Quelques mots s’imposent quant aux apparitions de la sous-famille des Heliconiinae versus Argynninae et du genre Speyeria versus Argynnis, tout récemment introduits dans la systématique de la faune européenne et transfuges des travaux des entomologistes américains Ehrlich (1958) et Harvey (1991). Cette position suggèrant une affinité des Argynnes d’Europe et d’Asie avec les Heliconiinae sud-américains nous interpelle négativement dans la mesure où la morphologie et le graphisme alaires, toute comme la nervulation des deux entités malencontreusement confondues, sont à ce point différents que l’on comprend mal l’initiative. Selon la théorie de Wegener (1929) de la dérive des continents, théorie confirmée par la cartographie des dorsales océaniques, ainsi que par les études relatives à la tectonique des plaques, les continents eurasiatique et africain se sont détachés du continent américain aux prémices du Triassique. Les Papillons fossiles les plus anciens ont été trouvés dans le Triassique moyen (210 à 220 millions d’années). L’épanouissement des Angiospermes au Crétacique a probablement été à l’origine de l’évolution des Lépidoptères qui, après n’avoir été que des « broyeurs de pollen », ont alors acquis leur spiritrompe. Les Heliconninae ou leurs ancêtres étaient censément déjà en place au Tertiaire dans la forêt primaire tropicale du continent américain quand la dérive des continents sépara les blocs eurasiatiques des Amériques, les Argynninae occupant alors des contrées déjà beaucoup plus arides dans les zones septentrionales des continents.

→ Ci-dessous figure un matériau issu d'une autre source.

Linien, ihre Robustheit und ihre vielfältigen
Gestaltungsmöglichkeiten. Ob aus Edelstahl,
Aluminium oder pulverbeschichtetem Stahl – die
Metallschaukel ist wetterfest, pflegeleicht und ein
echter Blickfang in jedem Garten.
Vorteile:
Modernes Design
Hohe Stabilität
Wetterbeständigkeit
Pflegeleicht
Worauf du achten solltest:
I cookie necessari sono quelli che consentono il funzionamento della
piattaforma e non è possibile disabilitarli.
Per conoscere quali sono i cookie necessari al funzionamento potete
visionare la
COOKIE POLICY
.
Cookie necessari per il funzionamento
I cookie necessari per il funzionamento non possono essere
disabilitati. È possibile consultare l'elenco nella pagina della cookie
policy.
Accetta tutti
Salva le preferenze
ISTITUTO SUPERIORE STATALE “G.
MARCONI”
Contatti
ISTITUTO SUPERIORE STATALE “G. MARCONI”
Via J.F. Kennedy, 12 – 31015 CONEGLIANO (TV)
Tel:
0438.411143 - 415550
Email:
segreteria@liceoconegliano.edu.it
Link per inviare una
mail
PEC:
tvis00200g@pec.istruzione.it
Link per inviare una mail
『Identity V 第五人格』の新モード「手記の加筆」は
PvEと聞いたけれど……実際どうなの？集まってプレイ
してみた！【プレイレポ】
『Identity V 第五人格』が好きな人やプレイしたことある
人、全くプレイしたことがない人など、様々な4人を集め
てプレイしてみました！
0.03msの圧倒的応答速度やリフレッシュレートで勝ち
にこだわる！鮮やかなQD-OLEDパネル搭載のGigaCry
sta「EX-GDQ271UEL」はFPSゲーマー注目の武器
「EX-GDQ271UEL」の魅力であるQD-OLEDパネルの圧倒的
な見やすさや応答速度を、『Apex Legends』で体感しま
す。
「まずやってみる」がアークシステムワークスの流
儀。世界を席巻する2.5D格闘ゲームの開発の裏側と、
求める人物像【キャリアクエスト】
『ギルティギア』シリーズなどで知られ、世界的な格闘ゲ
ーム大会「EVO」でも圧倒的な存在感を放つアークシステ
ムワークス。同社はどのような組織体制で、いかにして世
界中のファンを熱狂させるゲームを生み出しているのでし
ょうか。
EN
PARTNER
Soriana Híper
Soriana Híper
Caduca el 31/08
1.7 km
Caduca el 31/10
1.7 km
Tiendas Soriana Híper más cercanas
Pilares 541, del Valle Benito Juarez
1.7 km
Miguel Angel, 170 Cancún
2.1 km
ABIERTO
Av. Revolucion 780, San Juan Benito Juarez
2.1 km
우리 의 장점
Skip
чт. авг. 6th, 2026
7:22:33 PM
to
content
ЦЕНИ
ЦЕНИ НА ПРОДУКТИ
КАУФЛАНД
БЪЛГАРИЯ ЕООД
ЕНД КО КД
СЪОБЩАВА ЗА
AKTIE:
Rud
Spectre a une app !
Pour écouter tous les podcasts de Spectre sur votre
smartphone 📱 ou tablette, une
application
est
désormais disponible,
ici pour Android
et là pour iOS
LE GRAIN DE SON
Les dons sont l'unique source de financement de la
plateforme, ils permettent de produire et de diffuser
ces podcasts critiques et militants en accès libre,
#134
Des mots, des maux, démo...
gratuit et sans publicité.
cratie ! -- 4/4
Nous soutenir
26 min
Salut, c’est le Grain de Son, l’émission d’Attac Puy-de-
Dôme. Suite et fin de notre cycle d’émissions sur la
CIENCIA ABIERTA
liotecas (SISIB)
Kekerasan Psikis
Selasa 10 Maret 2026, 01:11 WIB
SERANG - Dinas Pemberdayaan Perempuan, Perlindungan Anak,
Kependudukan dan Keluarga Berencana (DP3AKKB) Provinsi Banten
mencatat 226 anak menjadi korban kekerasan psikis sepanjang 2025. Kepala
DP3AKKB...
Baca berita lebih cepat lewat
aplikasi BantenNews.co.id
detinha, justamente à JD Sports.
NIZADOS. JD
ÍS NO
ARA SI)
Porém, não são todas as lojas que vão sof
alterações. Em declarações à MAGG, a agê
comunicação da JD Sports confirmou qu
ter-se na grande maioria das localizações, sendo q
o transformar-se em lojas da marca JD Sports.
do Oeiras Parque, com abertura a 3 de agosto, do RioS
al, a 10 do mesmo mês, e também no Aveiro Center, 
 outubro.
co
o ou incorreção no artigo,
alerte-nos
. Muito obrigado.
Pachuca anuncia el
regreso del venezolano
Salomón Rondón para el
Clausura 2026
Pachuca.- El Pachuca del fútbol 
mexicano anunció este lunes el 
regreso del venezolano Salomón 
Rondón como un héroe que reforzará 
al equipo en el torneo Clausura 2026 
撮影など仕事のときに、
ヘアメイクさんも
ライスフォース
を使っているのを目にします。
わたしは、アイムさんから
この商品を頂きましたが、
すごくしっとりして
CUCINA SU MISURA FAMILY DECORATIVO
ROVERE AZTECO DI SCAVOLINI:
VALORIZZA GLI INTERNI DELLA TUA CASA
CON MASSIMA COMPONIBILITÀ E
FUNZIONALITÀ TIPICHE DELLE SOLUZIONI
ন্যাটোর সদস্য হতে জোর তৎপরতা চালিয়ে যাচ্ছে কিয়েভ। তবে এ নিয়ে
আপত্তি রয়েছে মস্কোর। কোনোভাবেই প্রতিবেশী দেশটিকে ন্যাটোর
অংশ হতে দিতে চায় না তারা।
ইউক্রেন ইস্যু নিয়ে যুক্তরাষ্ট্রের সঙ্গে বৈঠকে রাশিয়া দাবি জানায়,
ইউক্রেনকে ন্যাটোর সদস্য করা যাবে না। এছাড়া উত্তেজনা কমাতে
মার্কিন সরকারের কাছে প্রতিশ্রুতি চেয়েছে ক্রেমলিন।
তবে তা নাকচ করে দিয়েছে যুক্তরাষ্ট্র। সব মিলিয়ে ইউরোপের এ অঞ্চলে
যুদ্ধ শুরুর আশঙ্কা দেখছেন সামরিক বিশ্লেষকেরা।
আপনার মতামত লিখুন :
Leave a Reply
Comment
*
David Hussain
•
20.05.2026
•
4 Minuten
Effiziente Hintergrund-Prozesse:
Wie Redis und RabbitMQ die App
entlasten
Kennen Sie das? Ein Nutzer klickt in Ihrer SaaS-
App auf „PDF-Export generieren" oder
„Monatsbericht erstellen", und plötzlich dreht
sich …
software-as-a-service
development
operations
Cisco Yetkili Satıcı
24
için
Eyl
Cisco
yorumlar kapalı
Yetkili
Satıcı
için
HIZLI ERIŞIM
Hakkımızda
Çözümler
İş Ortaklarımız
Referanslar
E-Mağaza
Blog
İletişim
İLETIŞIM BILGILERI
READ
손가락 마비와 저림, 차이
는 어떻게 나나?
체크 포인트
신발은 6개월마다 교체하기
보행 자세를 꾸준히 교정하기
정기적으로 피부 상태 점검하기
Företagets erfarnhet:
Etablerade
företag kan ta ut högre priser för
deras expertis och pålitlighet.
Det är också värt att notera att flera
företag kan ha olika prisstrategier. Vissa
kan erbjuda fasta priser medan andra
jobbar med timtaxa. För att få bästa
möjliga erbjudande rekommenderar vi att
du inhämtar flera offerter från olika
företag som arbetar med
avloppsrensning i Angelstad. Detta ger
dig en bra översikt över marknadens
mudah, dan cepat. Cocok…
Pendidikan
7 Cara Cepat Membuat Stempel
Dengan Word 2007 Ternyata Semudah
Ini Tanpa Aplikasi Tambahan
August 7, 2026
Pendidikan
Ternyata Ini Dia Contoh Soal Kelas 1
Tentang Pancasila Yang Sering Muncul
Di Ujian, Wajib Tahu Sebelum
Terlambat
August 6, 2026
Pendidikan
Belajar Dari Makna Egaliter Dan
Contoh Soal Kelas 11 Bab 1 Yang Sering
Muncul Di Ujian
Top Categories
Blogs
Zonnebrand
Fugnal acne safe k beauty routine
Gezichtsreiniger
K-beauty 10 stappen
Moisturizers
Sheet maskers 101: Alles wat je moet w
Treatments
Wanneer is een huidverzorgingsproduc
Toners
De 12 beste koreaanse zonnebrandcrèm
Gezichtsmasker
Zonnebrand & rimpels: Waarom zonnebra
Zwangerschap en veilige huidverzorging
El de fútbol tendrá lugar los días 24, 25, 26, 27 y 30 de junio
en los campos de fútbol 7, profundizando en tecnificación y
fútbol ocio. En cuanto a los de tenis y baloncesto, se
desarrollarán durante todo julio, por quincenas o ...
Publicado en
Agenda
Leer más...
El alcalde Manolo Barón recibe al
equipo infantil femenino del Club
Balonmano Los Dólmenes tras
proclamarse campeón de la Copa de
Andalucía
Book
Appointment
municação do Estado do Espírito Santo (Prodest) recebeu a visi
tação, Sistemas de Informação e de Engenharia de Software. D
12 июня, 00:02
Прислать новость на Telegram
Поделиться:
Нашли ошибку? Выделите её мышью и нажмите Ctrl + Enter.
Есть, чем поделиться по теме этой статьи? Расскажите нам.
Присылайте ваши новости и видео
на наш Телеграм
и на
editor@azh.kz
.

Nässig (1995) a présenté un historique des publications relatives à l’affinité présumée entre les Heliconiinae et les Argynnes, fusion qu’il accepte sous certaines réserves au niveau générique afin d’écarter les genres paraphylétiques et ceux établis sur des bases typologiques. Faute d’une révision de tous les Argynnini du globe, il nous semble hasardeux de statuer. Nous proposons donc de conserver nos Argynnis en Europe, en Asie et en Afrique du Nord, de laisser les Speyeria en Amérique du Nord, les Argyreus en Ethiopie, en Orient et en Australie, suivant en cela la nomenclature récemment proposée par Tuzov (2003).